*** Begin section ***
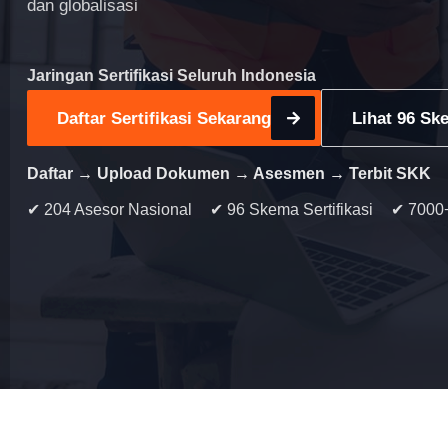
dan globalisasi
Jaringan Sertifikasi Seluruh Indonesia
Daftar Sertifikasi Sekarang
Lihat 96 Ske
Daftar → Upload Dokumen → Asesmen → Terbit SKK
✔ 204 Asesor Nasional
✔ 96 Skema Sertifikasi
✔ 7000+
*** End section ***
**About this exercise**
Every line, from the one holding "Lihat 96 Ske" through the last line of the material above, should be transcribed exactly, and no line outside that range.

**Output**
Lihat 96 Ske
Daftar → Upload Dokumen → Asesmen → Terbit SKK
✔ 204 Asesor Nasional
✔ 96 Skema Sertifikasi
✔ 7000+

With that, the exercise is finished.